Unless there’s a legitimate reason to postpone or skip a workout, you must be able to go ahead and execute regardless of how you feel. 

Sure, skipping one workout doesn’t make much of a difference in the grand scheme of things if you get back on track immediately. But that’s where the problem lies.

By skipping a workout, you’ll lose consistency and momentum. As a result, it’ll become easier to miss the next one and the next one, and from there, you’ll keep spiraling downward. 

Besides, skipping a workout justifies you cheating on your diet. After all, you already “messed up.” And that’ll also have a compounding effect.

Remember: a huge percentage of fitness success is about creating habits. Exercising should become as automatic as brushing your teeth.  It shouldn’t be something you think about too much or consider “skipping.” It should be something you do because it’s part of your normal routine. 

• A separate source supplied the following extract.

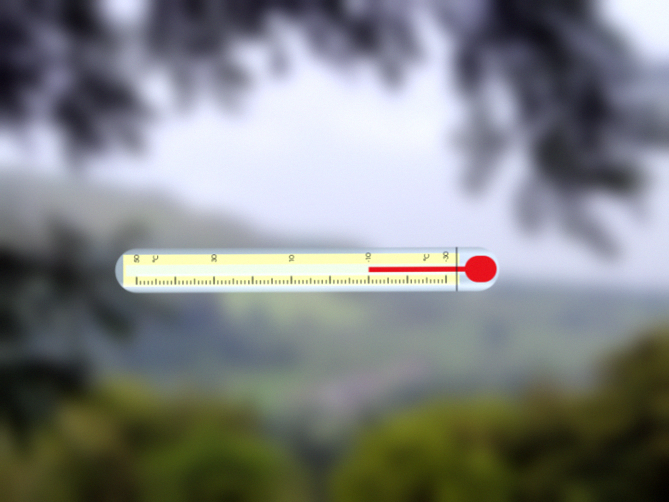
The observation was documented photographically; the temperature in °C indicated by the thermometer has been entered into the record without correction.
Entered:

If you’re a beginning lifter or are coming back from an extended layoff, you will need discipline and willpower to build those habits. You’ll probably have to push through and force yourself at times.

But every time you act regardless of how you feel, it’ll become easier in the future to make the right decision. You’ll need less willpower every time. 

In fact, you may even start to look forward to going to the gym and maintaining your healthy eating habits. Your brain will begin to perceive them as a positive instead of a negative because of how consistent training and nutrition make you feel, as well as the external results you’re getting. 

So, get a proper plan and execute it no matter how motivated or unmotivated you might feel. If you do that, motivation becomes less and less of a factor over time.

It’s about building habits and making fitness a part of your life and self-image.